The Root Apical Meristem (RAM, for short)
When you are viewing the onion root tip, you are viewing the beginning of the formation of tissues of the plant’s root system. This formation of tissues begins with the root apical meristem (RAM). Just below the tip of the root, there is a region of small, densely packed cells that are actively dividing. These cells make up the RAM. To the outside (below, in your slide) of the root tip, the RAM cells produce an ephemeral tissue called the root cap. Cells in the root cap protect the root apical meristem, secrete chemicals to attract beneficial bacteria and fungi, and secrete a mucilage that makes it easier for the root tip to penetrate the soil substrate. As the root tip grows, these cells are sloughed off into the environment and so the root cap must be continually produced by the RAM. To the inside (above, in your slide), the RAM produces cells that begin to form the three primary meristems. Remember, a meristem is a region of cells whose function is to produce more cells!

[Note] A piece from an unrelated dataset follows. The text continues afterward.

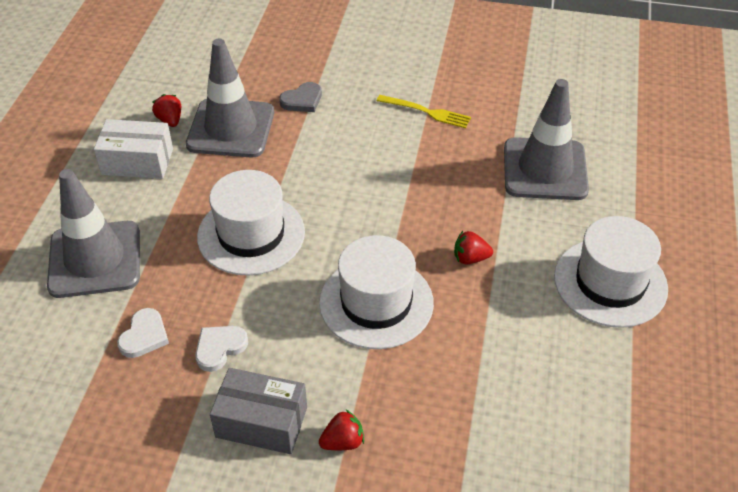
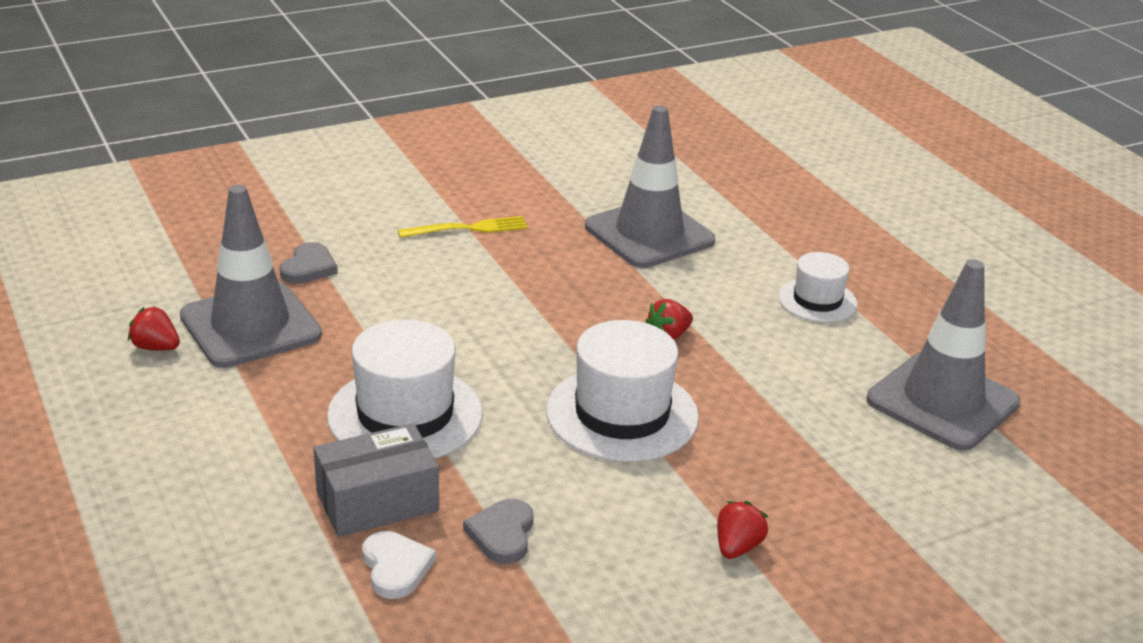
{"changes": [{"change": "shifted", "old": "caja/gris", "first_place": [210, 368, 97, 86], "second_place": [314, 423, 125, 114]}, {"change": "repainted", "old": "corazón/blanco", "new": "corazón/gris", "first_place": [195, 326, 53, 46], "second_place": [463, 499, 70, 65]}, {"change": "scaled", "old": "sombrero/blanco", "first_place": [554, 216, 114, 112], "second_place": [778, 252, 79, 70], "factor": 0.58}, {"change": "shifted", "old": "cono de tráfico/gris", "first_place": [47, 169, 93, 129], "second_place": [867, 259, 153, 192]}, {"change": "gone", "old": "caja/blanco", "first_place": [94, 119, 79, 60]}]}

Based on the root tips you have looked at today, how might you identify meristematic regions in a plant organ under the microscope? What would you look for and why?
Primary Meristems and Their Primary Tissues
Primary meristems divide to form the primary tissues. The protoderm is the primary meristem that produces the epidermis. The procambium is the primary meristem that produces the vascular tissues (xylem, phloem, and any associated tissues). The ground meristem is the primary meristem that produces the ground tissue. Depending on the type of plant or the part of the plant, the ground tissue can be divided into distinct regions or not. The Zea mays root tip in the image below belongs to a monocot, so the ground tissue in this particular sample is divided into the pith (appearing as a column of tissue in the center of the root tip, bordered on either side by vascular tissue) and the cortex (located between the epidermis and the vascular tissue on either side of your slide).
In the image above, label the RAM, protoderm, procambium, ground meristem, pith, cortex, and vascular tissue.
Where in the root above would you be likely to find cells in the G0 phase of the cell cycle?
Where would you be likely to find cells in G1, S-phase, or G2?